[Opening Provided information section]

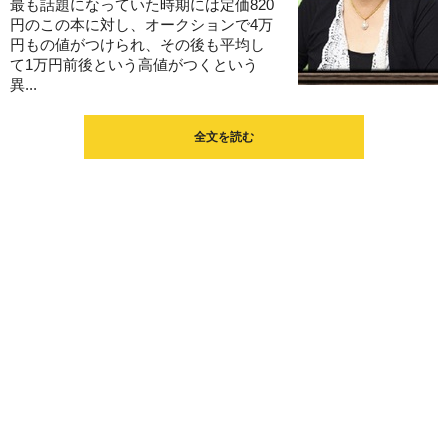
最も話題になっていた時期には定価820
円のこの本に対し、オークションで4万
円もの値がつけられ、その後も平均し
て1万円前後という高値がつくという
異...
全文を読む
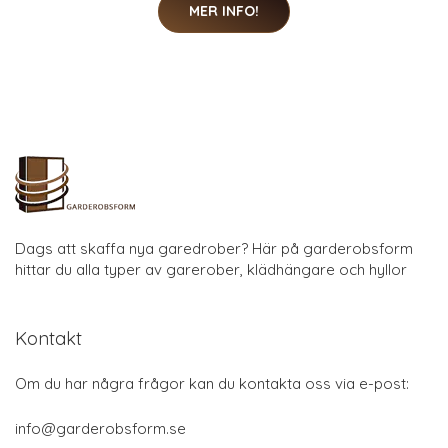
MER INFO!
Dags att skaffa nya garedrober? Här på garderobsform
hittar du alla typer av garerober, klädhängare och hyllor
Kontakt
Om du har några frågor kan du kontakta oss via e-post:
info@garderobsform.se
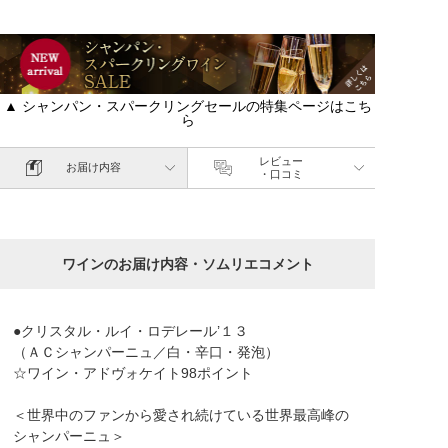
▲ シャンパン・スパークリングセールの特集ページはこち
ら
レビュー
お届け内容
・口コミ
ワインのお届け内容・ソムリエコメント
●クリスタル・ルイ・ロデレール’１３
（ＡＣシャンパーニュ／白・辛口・発泡）
☆ワイン・アドヴォケイト98ポイント
＜世界中のファンから愛され続けている世界最高峰の
シャンパーニュ＞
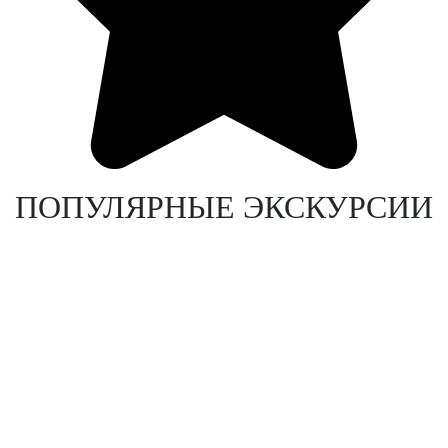
ПОПУЛЯРНЫЕ ЭКСКУРСИИ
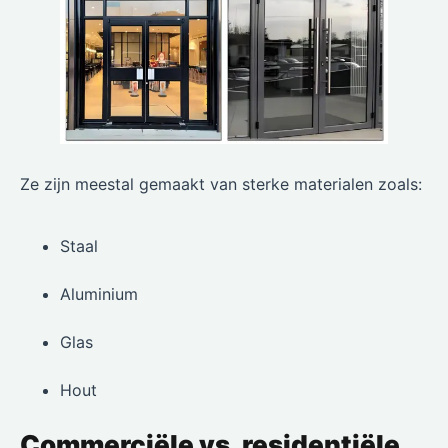
Ze zijn meestal gemaakt van sterke materialen zoals:
Staal
Aluminium
Glas
Hout
Commerciële vs. residentiële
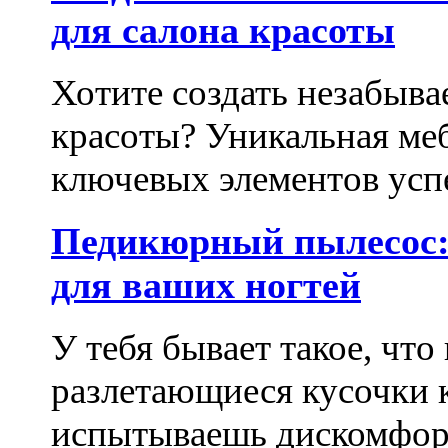
для салона красоты
Хотите создать незабыва
красоты? Уникальная ме
ключевых элементов успе
Педикюрный пылесос:
для ваших ногтей
У тебя бывает такое, что
разлетающиеся кусочки 
испытываешь дискомфорт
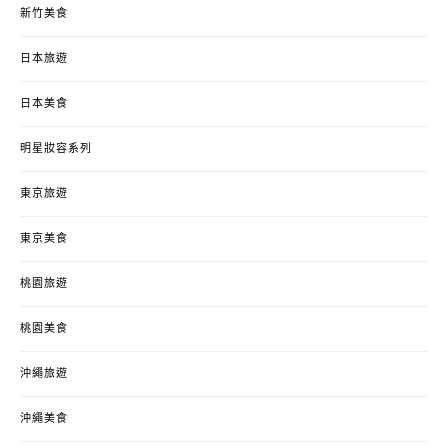
新竹美食
日本旅遊
日本美食
明星妝容系列
東京旅遊
東京美食
桃園旅遊
桃園美食
沖繩旅遊
沖繩美食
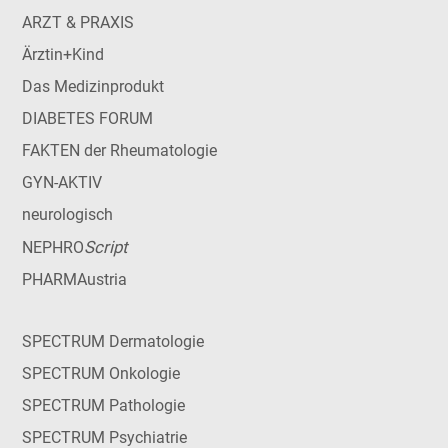
ARZT & PRAXIS
Ärztin+Kind
Das Medizinprodukt
DIABETES FORUM
FAKTEN der Rheumatologie
GYN-AKTIV
neurologisch
Script
NEPHRO
PHARMAustria
SPECTRUM Dermatologie
SPECTRUM Onkologie
SPECTRUM Pathologie
SPECTRUM Psychiatrie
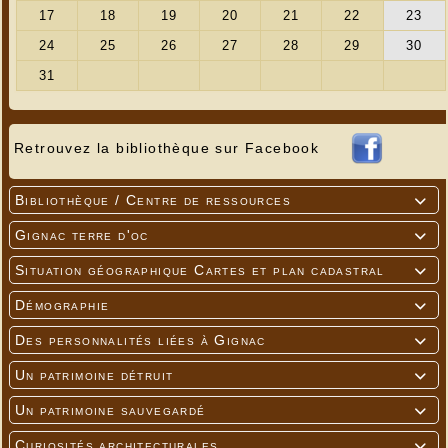
Retrouvez la bibliothèque sur Facebook
Bibliothèque / Centre de ressources

Gignac terre d'oc

Situation géographique Cartes et plan cadastral

Démographie

Des personnalités liées à Gignac

Un patrimoine détruit

Un patrimoine sauvegardé

Curiosités architecturales

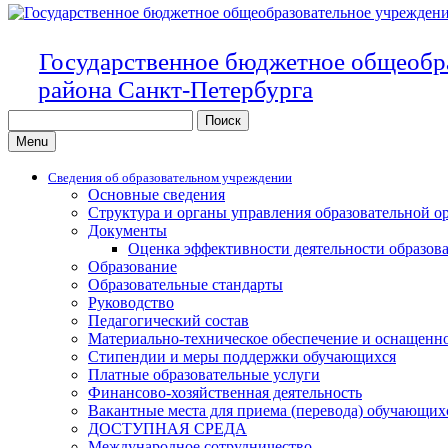
Государственное бюджетное общеобр
района Санкт-Петербурга
Search
for:
Menu
Сведения об образовательном учреждении
Основные сведения
Структура и органы управления образовательной о
Документы
Оценка эффективности деятельности образов
Образование
Образовательные стандарты
Руководство
Педагогический состав
Материально-техническое обеспечение и оснащенно
Стипендии и меры поддержки обучающихся
Платные образовательные услуги
Финансово-хозяйственная деятельность
Вакантные места для приема (перевода) обучающих
ДОСТУПНАЯ СРЕДА
Международное сотрудничество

[Closing Provided information section]

Task brief ->
Reproduce word for word the text lines from every one of the rows above, leaving the pictures out of your answer.

Result ->
最も話題になっていた時期には定価820
円のこの本に対し、オークションで4万
円もの値がつけられ、その後も平均し
て1万円前後という高値がつくという
異...
全文を読む
MER INFO!
Dags att skaffa nya garedrober? Här på garderobsform
hittar du alla typer av garerober, klädhängare och hyllor
Kontakt
Om du har några frågor kan du kontakta oss via e-post:
info@garderobsform.se
▲ シャンパン・スパークリングセールの特集ページはこち
ら
レビュー
お届け内容
・口コミ
ワインのお届け内容・ソムリエコメント
●クリスタル・ルイ・ロデレール’１３
（ＡＣシャンパーニュ／白・辛口・発泡）
☆ワイン・アドヴォケイト98ポイント
＜世界中のファンから愛され続けている世界最高峰の
シャンパーニュ＞
ПОПУЛЯРНЫЕ ЭКСКУРСИИ
Ze zijn meestal gemaakt van sterke materialen zoals:
Staal
Aluminium
Glas
Hout
Commerciële vs. residentiële
для салона красоты
Хотите создать незабыва
красоты? Уникальная ме
ключевых элементов успе
Педикюрный пылесос:
для ваших ногтей
У тебя бывает такое, что
разлетающиеся кусочки 
испытываешь дискомфорт
新竹美食
日本旅遊
日本美食
明星妝容系列
東京旅遊
東京美食
桃園旅遊
桃園美食
沖繩旅遊
沖繩美食
ARZT & PRAXIS
Ärztin+Kind
Das Medizinprodukt
DIABETES FORUM
FAKTEN der Rheumatologie
GYN-AKTIV
neurologisch
Script
NEPHRO
PHARMAustria
SPECTRUM Dermatologie
SPECTRUM Onkologie
SPECTRUM Pathologie
SPECTRUM Psychiatrie
Retrouvez la bibliothèque sur Facebook
Bibliothèque / Centre de ressources

Gignac terre d'oc

Situation géographique Cartes et plan cadastral

Démographie

Des personnalités liées à Gignac

Un patrimoine détruit

Un patrimoine sauvegardé

Curiosités architecturales

Государственное бюджетное общеобр
района Санкт-Петербурга
Search
for:
Menu
Сведения об образовательном учреждении
Основные сведения
Структура и органы управления образовательной о
Документы
Оценка эффективности деятельности образов
Образование
Образовательные стандарты
Руководство
Педагогический состав
Материально-техническое обеспечение и оснащенно
Стипендии и меры поддержки обучающихся
Платные образовательные услуги
Финансово-хозяйственная деятельность
Вакантные места для приема (перевода) обучающих
ДОСТУПНАЯ СРЕДА
Международное сотрудничество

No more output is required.